Задание a:
Пожалуйста, ответьте по фрагменту о батьке Махно на три вопроса:
(i) Какую шапку носит Махно?
(ii) За какого человека его можно принять по первому впечатлению?
(iii) Какого цвета у него глаза?

Фрагмент документа:
IV. "Батько Махно"
Кто хоть раз видел батько Махно, тот запомнит его на всю жизнь.
Небольшого роста, с землисто-желтым, начисто выбритым лицом, с впалыми щеками, с черными волосами, падающими длинными прядями на плечи, в суконной черной пиджачной паре, барашковой шапке и высоких сапогах – Махно напоминает, переодетого монастырского служку, добровольно заморившего себя постом.
По первому впечатлению, это – больной туберкулезом человек, но никак не грозный и жестокий атаман, вокруг имени которого сплелись кровавые легенды.
И только небольшие, темнокарие глаза, с необыкновенным по упорству и остроте взглядом, не меняющие выражения ни при редкой улыбке, ни при отдаче самых жесточайших приказаний, – глаза, как бы все знающие и раз навсегда покончившие со всеми сомнениями, – вызывают безотчетное содрогание у каждого, кому приходилось с ним встречаться, и придают совсем иной характер его внешности и тщедушной фигуре, в действительности крайне выносливой и стойкой. Махно – человек воли, импульса, страстей, которые бешено кипят в нем и которые он старается сдерживать железным усилием под холодной и жестокой маской.

Данные для упражнения:
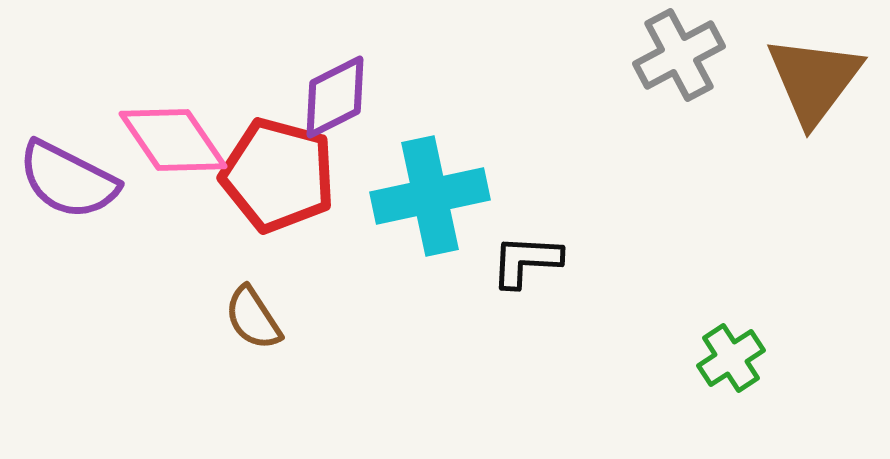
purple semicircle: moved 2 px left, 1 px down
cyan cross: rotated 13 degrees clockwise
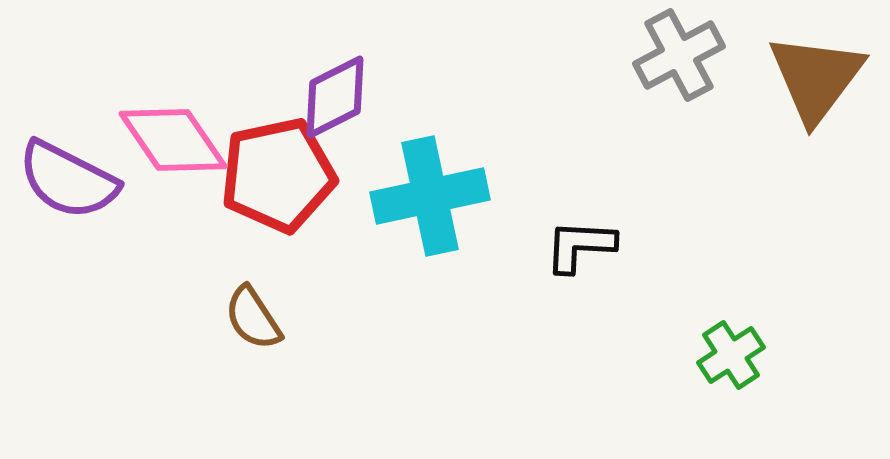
brown triangle: moved 2 px right, 2 px up
red pentagon: rotated 27 degrees counterclockwise
black L-shape: moved 54 px right, 15 px up
green cross: moved 3 px up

Задание b: Оформите нумерованным списком строки о движении фигур, начиная со строки, содержащей «brown triangle: moved 2 px right, 2 px up», и до конца этих строк включительно. Пустые строки не включайте.

Письменный ответ a:
(i) Барашковую шапку.
(ii) За больного туберкулезом человека.
(iii) Темнокарие.

Письменный ответ b:
1. brown triangle: moved 2 px right, 2 px up
2. red pentagon: rotated 27 degrees counterclockwise
3. black L-shape: moved 54 px right, 15 px up
4. green cross: moved 3 px up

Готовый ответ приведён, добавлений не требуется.